My imagination was certainly fueled by Dr. Seuss (dramatically read by my father), and The Flintstones (tipping a bird’s head down, so its beak acted like a phonograph needle!). So, naturally, I’m intrigued by the quirky, science fiction/fantasy world of steampunk, set in the 19th century Victorian era.
Generally, steampunk refers to an alternate reality of “innovative” steam-powered machinery or “retro-futuristic” inventions that may have been conjured by 19th century visionaries, such as airships (think The Adventures of Baron Munchausen). Jules Verne, H.G. Wells, and contemporary authors, e.g., Terry Pritchard and his Discworld, easily imagined this creative landscape.

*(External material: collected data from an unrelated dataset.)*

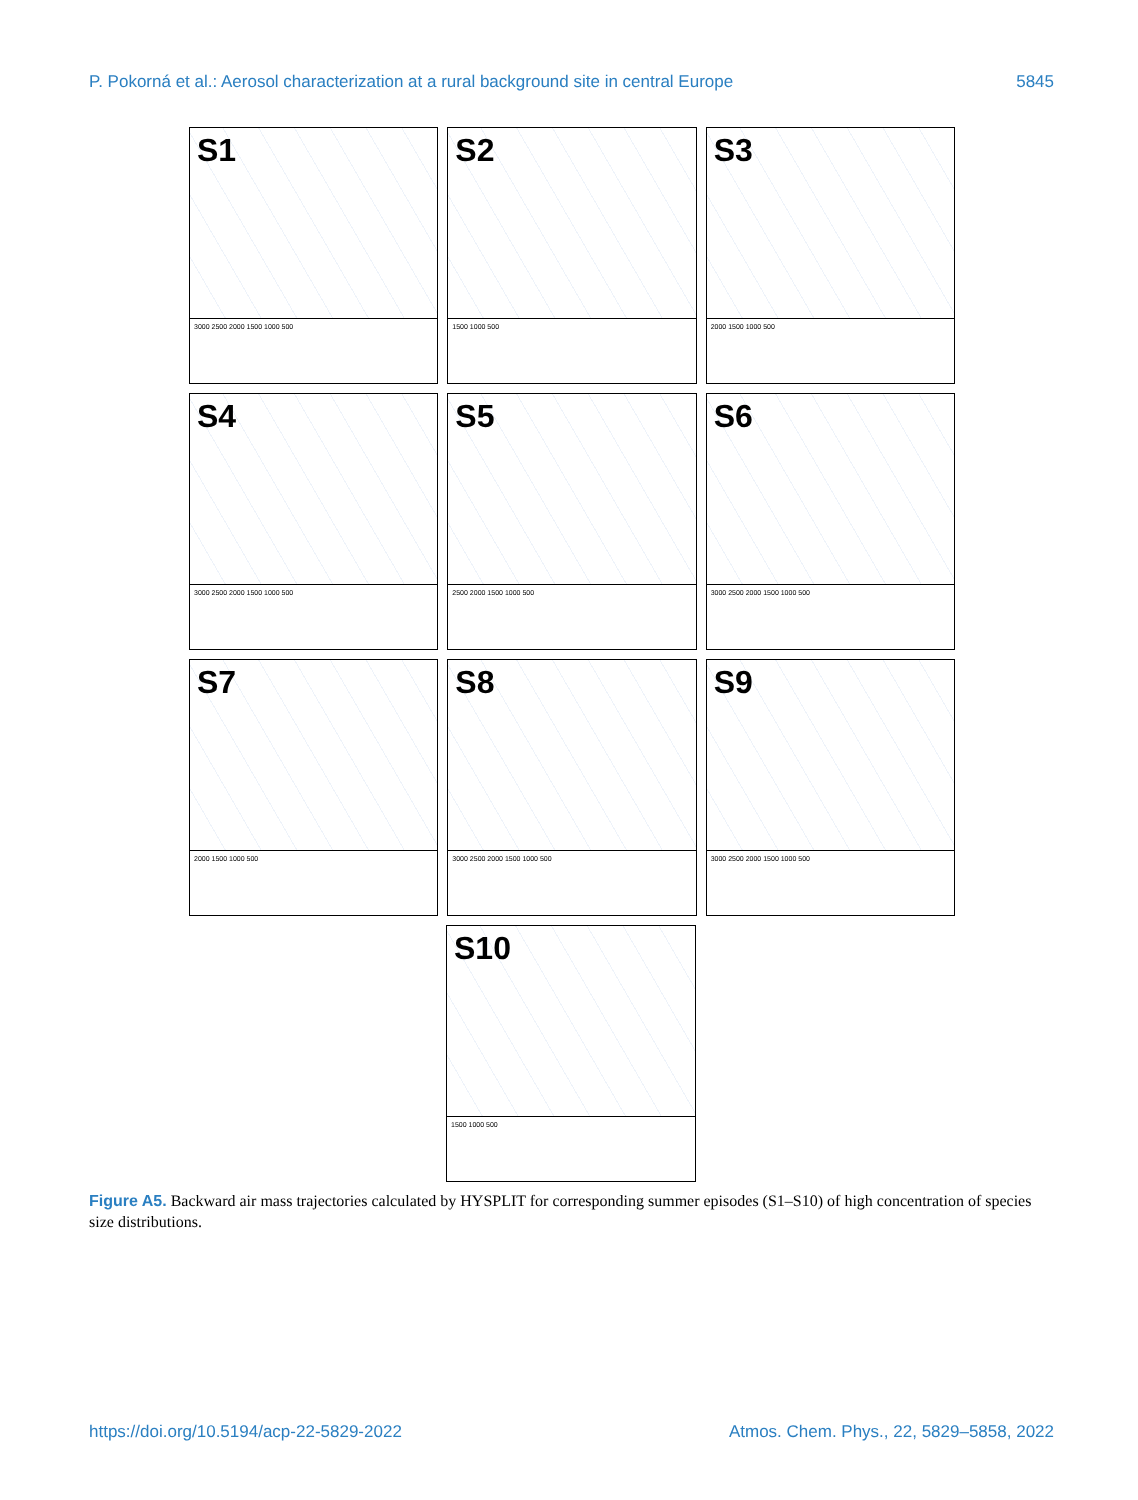P. Pokorná et al.: Aerosol characterization at a rural background site in central Europe 5845
S1
3000 2500 2000 1500 1000 500
S2
1500 1000 500
S3
2000 1500 1000 500
S4
3000 2500 2000 1500 1000 500
S5
2500 2000 1500 1000 500
S6
3000 2500 2000 1500 1000 500
S7
2000 1500 1000 500
S8
3000 2500 2000 1500 1000 500
S9
3000 2500 2000 1500 1000 500
S10
1500 1000 500
Figure A5. Backward air mass trajectories calculated by HYSPLIT for corresponding summer episodes (S1–S10) of high concentration of species size distributions.
https://doi.org/10.5194/acp-22-5829-2022 Atmos. Chem. Phys., 22, 5829–5858, 2022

The Old West was set during this time as well, so steampunk can be seen in the classic 1960’s TV show (and, years later, film), The Wild, Wild, West. Who could forget mad scientist Dr. Miguelito Quixote Loveless’ devices for his plots of revenge? Television today offers Warehouse 13 for steampunk fare.
Guy Ritchie incorporates steampunk into his Sherlock Holmes films, and gamers can find related themes as well.
You can “steampunk” gadgets such as cell phones, typewriters, and computers, using brass, copper, glass, wood, and, pieces of clockwork.
Fashions are appropriately designed: gowns, corsets, bustles, petticoats, suit vests, top hats, goggles, pocket watches, and monocles. Prada even came out with a steampunk men’s line for the fall of 2012.
There are fairs and festivals, magazines, comic books, and even music. Rush’s new album, “Clockwork Angels,” delves into the steampunk world.
If you’re looking for a different type of escapism, steampunk may be your ticket.